What happens when you fall in love with someone everyone seems determined to fear?

Ninety seconds can change a life — not just daily routine, but who you are as a person. Gretchen Asher knows this, because that’s how long a stranger held her body to the ground. When a car sped toward them and Gretchen’s attacker told her to run, she recognized a surprising terror in his eyes. And now she doesn’t even recognize herself.

Ninety seconds can change a life — not just the place you live, but the person others think you are. Phoenix Flores-Flores knows this, because months after setting off toward the U.S. / Mexico border in search of safety for his brother, he finally walked out of detention. But Phoenix didn’t just trade a perilous barrio in El Salvador for a leafy suburb in Atlanta. He became that person — the one his new neighbors crossed the street to avoid.

Ninety seconds can change a life — so how will the ninety seconds of Gretchen and Phoenix’s first encounter change theirs?

Told in alternating first person points of view, The Radius of Us is a story of love, sacrifice, and the journey from victim to survivor. It offers an intimate glimpse into the causes and devastating impact of Latino gang violence, both in the U.S. and in Central America, and explores the risks that victims take when they try to start over. Most importantly, Marie Marquardt’s The Radius of Us shows how people struggling to overcome trauma can find healing in love.

review :

The Radius of Us is an important book and an interesting book, but not an entertaining book. By that I mean in a contemporary novel, I usually expect a more gripping plot. Unfortunately this one kept the characters at the distance and didn’t delve as deeply into its themes as I thought it might.

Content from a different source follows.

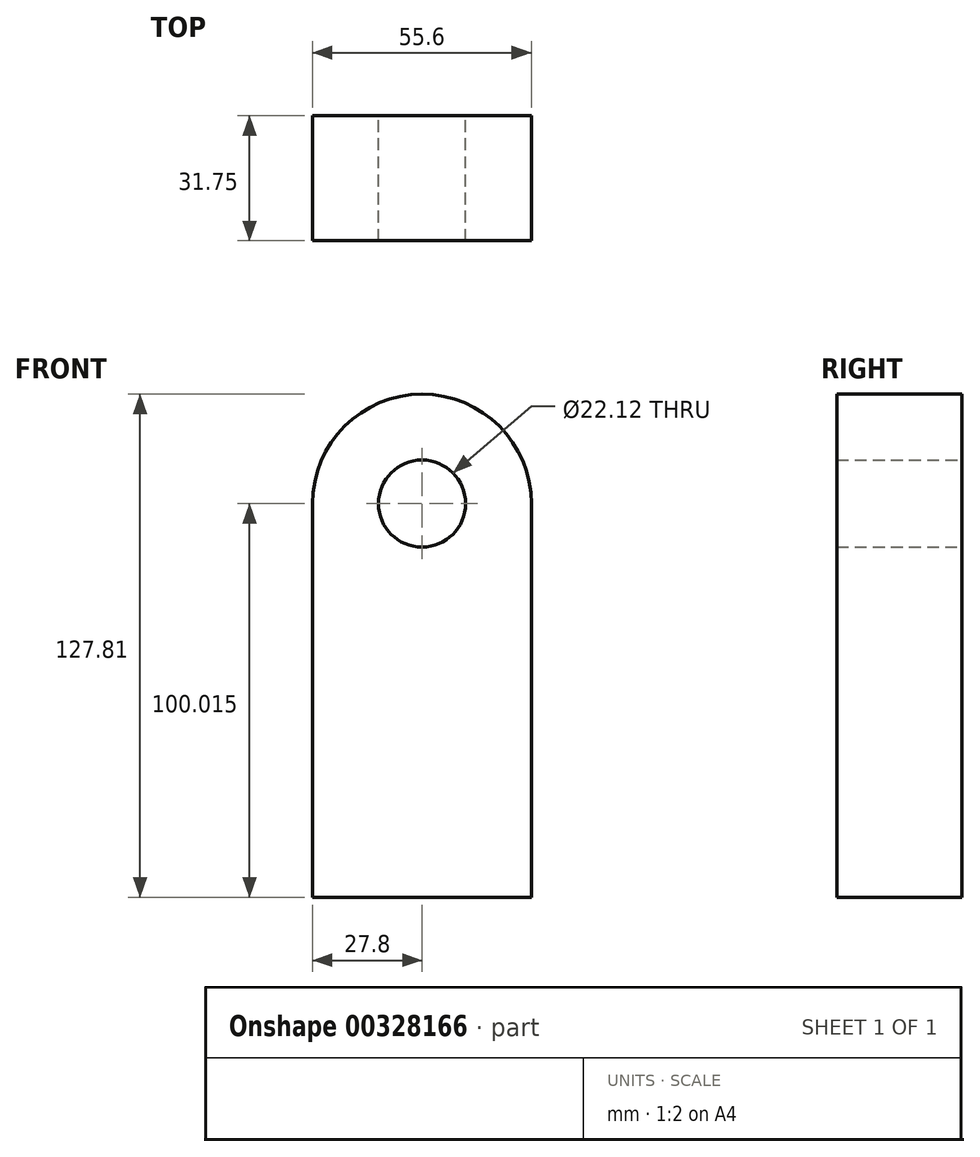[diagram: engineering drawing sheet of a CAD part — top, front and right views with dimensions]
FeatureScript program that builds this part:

I went into this book knowing absolutely nothing about it. That’s how I find some of my favorites. But I have to admit that contemporary has always been a hit or miss genre for me; you have to have some speculator writing, characters, and themes for me to read about life as I already know it. Usually I don’t really need someone else to tell me about the world.

But books like The Radius of Us are usually the exception, because this book presents a viewpoint I don’t think I’ve ever seen before in YA literature. The book is told in alternating points of view. Half of the book is told by Gretchen, a teen from Georgia who has a myriad of issues after experiencing something horrible, and Phoenix, a year or two older than her, having run from El Salvador to seek asylum in the US.

Honestly, I might have liked this book better if it was gold only from Phoenix’s POV. So young, having been through so much, and having to face so much more still in Georgia. I understand Gretchen as a counterpoint–a reference US readers might relate to more easily–but her character felt so flat compared to Phoenix. I rooted for him, hoped for him, felt sympathy for him–and Gretchen could only fail as a comparison.

The Radius of Us did succeed in making me determined to read more books from diverse POV, because these different experiences are so important to try to understand through literature. It discusses privilege, racism, gang activity, immigration, and more. All amazing, important themes that the writing just falls flat on supporting.